Tariffs, tariffs and more tariffs. There’s something about this whole tariffs farrago that is either ludicrously complex or exquisitely simple and I can’t quite decide which. But there are many players in this sequence. Let’s pick a single example of a country that makes cars and sells them to the US – we’ll call it LITTLELAND – that exports £100 million of cars to the US in the form of this 10,000 cars manufactured by CHEAPOCAR at £10,000 each. It costs CHEAPOCAR £8000 to manufacture each car. So the initial profit to CHEAPOCAR is £2000 per car (which incidentally will be taxed by the government of LITTLELAND) as it leaves the factories to the export company EXP2US. As the cars enter the USA, EXP2US is used to paying small import duties (let’s say 2%) to the US government. This makes each car imported into the US cost the dealers (SCREW-U) £10,200. SCREW-U will then sell the cars on at, let’s say a markup of £4800 making each car available to the customers at £15,000 apiece. SCREW-U makes £4800 profit per car.

Then let’s imagine a US president – we will call him FLORIDA ORANGE – who decides on a whim to increase the import tariff from 2% to 20%. This takes the price to the dealers from £10,200 to £12,000. Each car imported will now generate £2000 rather than £200 for the US revenue. SCREW-U now have cars costing them £12,000 each instead of £10,200 each. They now make £3000 less profit per car (a decrease of 37.5%)

Let’s summarise:
LITTLELAND – country of manufacturing cars
CHEAPOCAR – makes cars and exports some to the US
EXP2US – transports cars to the US and arranges import
SCREW-U – car dealer

These are the principal areas in which companies might have financial interests. Now I know it can’t be this simple because otherwise it would not have completely baffled the economists as to the rationale for these tariffs. But President FLORIDA ORANGE, clearly believes that he knows better than these proven field-if tested economists and that he can apply business rules to countries. I understand, and please correct me if I’m wrong, that FLORIDA ORANGE has a number of bankruptcies to his name so perhaps we should take his ‘famed dealmaking’ with a pinch of salt.
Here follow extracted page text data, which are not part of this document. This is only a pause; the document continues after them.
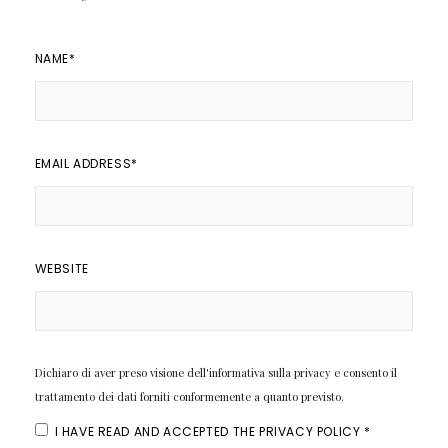
NAME
*
EMAIL ADDRESS
*
WEBSITE
Dichiaro di aver preso visione dell'informativa sulla privacy e consento il
trattamento dei dati forniti conformemente a quanto previsto.
I HAVE READ AND ACCEPTED THE
PRIVACY POLICY
*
So who is going to pay for this nonsense? FLORIDA ORANGE clearly believes that it should be LITTLELAND which will have to pay £2000 per car to the US Treasury either directly or through CHEAPOCAR. Others may see it differently. But as long as the money is paid it matters little whether it comes from CHEAPOCAR directly, watching its profits from the individual cars evaporate or the same for LITTLELAND’s government. As for EXP2US, there is little incentive for them. Any money they might make will be eaten this up by the raised tariffs. The only obvious area of slack in the system lies with SCREW-YU, which will either have to take less money per car or pass the buck directly to the customer, presumably with some absurd justification. In the end it comes down to a very simple equation. Either Americans pay more for imported cars, or they don’t. If they don’t, then CHEAPOCAR suffers, making fewer cars.

Will somebody help me out here – because to me, this looks like global economic Armageddon. Please tell me I’m wrong. And why.